História da Arquitetura Moderna mostra-se na Garagem Sul do Centro Cultural de Belém

Lisboa, 19 fev (Lusa) -- Quinze filmes com arquitetos a falarem da sua obra, com os quais se traça a história da arquitetura moderna, constituem a mostra "Construções em movimento", patente a partir de hoje no Centro Cultural de Belém, em Lisboa.

Lusa /

A mostra consiste numa seleção de 15 filmes dos arquivos do Instituto para a História e Teoria da Arquitetura (gta Institute/ETH Zurique), apresentada na Suíça, em 2017, por ocasião do 50.º aniversário do instituto, e que, a partir do final da tarde de hoje, pode ser visitada na Garagem Sul do CCB.

Para o arquiteto e programador da Garagem Sul, André Tavares, a mostra é "particularmente interessante vista em conjunto".

"Ao vermos vários arquitetos a falar sobre a sua obra, mesmo que não se entenda o que eles estão a dizer, só ver, por exemplo, Alfred Roth (1903-1998), Rudolf Olgiati (1910-1995), e Alberto Camenzind (1914-2004) a falarem, percebemos o contexto em que estão a falar", observou, sublinhando que com estes filmes acaba por se ter "a história da arquitetura moderna".

Perceber quais são "os interesses dos arquitetos, e ver a história em movimento já nos conta a história do que é a arquitetura moderna", sublinhou.

Numa visita guiada para a imprensa, André Tavares explicou que em alguns dos filmes os visitantes têm oportunidade de encontrar instituições modernas célebres como os Congrès Internationaux de`Architecture Moderne (Congressos Internacionais de Arquitetura Moderna, CIAM).

Entre os filmes está aquele que o secretário-geral do CIAM, o historiador e crítico de arquitetura suíço Sigfried Giedion (1888-1968) encomendou ao designer e fotógrafo Lázló Moholy-Nagy (1895-1946) sobre o congresso que os arquitetos modernos fizeram, em 1933, a bordo de um cruzeiro entre Marselha e Atenas, para discutir o futuro da arquitetura.

A sequência vai do arranque da arquitetura moderna até finais dos anos 1990, com a revisitação de filmes dos anos 1930, em particular de uma exposição de Chicago, e de alguns filmes que olham de novo para a arquitetura dos anos iniciais, mais uma vez do arquiteto suíço Hannes Meyer(1889-1954), o segundo diretor da Bauhaus, que sucedeu a Walter Gropius e antecedeu Mies van de Rohe, o terceiro e último diretor da decisiva escola de Dessau, fundada há cem anos.

Para André Tavares, a importância da exposição reside também no facto de mostrar que os arquivos de arquitetura moderna "contêm muito mais do que apenas desenhos, cartas ou maquetas".

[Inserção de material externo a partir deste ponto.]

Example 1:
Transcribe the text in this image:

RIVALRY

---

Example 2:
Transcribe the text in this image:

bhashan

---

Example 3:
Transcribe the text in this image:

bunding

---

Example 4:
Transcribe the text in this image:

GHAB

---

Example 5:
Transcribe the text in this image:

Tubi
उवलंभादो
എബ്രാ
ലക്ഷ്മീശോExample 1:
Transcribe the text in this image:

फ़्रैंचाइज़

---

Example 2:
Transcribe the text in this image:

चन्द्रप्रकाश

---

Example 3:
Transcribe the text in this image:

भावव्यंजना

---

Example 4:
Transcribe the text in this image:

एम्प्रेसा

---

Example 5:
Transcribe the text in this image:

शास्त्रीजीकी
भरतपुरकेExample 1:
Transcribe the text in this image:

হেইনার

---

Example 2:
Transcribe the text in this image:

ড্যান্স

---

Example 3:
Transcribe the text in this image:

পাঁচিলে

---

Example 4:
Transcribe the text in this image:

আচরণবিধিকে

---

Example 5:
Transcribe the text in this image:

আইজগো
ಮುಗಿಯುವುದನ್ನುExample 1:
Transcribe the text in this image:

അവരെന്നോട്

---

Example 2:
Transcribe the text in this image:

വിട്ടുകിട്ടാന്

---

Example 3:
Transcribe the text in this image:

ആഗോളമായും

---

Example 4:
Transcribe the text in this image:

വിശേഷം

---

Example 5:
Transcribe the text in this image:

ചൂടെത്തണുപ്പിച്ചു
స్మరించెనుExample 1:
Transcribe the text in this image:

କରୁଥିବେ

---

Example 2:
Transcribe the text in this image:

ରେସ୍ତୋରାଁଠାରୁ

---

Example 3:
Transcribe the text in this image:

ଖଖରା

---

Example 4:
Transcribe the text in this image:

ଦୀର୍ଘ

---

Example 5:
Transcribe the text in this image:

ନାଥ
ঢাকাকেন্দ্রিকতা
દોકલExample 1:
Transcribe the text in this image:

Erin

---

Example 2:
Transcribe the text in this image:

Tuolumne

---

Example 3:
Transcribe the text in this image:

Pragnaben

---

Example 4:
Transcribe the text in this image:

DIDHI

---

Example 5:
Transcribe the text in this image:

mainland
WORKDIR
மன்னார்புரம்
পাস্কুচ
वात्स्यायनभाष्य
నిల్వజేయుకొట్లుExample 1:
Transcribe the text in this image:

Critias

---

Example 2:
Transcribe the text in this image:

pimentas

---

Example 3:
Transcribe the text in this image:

"Contêm arquitetura em movimento e construções em movimento", observou, acrescentando que os arquitetos a falarem na primeira pessoa, a mostrarem as suas casas e os espaços onde trabalham "conta-nos muito sobre a maneira como vivemos, a maneira como construímos e a natureza dos próprios edifícios".

A exposição tem curadoria de Andreas Kalpakci, Jacqueline Maurer e Daniela Ortiz dos Santos.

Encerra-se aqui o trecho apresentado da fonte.